* To do *
Copy every entry exactly.

* Available data *
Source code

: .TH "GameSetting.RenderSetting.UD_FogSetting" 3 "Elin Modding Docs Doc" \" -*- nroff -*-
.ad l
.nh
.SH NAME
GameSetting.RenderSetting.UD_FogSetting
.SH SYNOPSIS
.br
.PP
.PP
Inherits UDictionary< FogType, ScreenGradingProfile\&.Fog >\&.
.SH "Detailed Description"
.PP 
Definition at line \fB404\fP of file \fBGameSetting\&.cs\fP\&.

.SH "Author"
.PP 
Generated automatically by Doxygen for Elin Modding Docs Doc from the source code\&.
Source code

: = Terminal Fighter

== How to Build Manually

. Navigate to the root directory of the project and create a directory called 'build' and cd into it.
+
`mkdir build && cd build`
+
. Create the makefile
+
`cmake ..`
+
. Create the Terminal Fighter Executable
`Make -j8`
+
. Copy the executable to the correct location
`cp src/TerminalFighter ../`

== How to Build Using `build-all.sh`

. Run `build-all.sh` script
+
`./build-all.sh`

* Response to this task *
Source code

: .TH "GameSetting.RenderSetting.UD_FogSetting" 3 "Elin Modding Docs Doc" \" -*- nroff -*-
.ad l
.nh
.SH NAME
GameSetting.RenderSetting.UD_FogSetting
.SH SYNOPSIS
.br
.PP
.PP
Inherits UDictionary< FogType, ScreenGradingProfile\&.Fog >\&.
.SH "Detailed Description"
.PP 
Definition at line \fB404\fP of file \fBGameSetting\&.cs\fP\&.

.SH "Author"
.PP 
Generated automatically by Doxygen for Elin Modding Docs Doc from the source code\&.
Source code

: = Terminal Fighter

== How to Build Manually

. Navigate to the root directory of the project and create a directory called 'build' and cd into it.
+
`mkdir build && cd build`
+
. Create the makefile
+
`cmake ..`
+
. Create the Terminal Fighter Executable
`Make -j8`
+
. Copy the executable to the correct location
`cp src/TerminalFighter ../`

== How to Build Using `build-all.sh`

. Run `build-all.sh` script
+
`./build-all.sh`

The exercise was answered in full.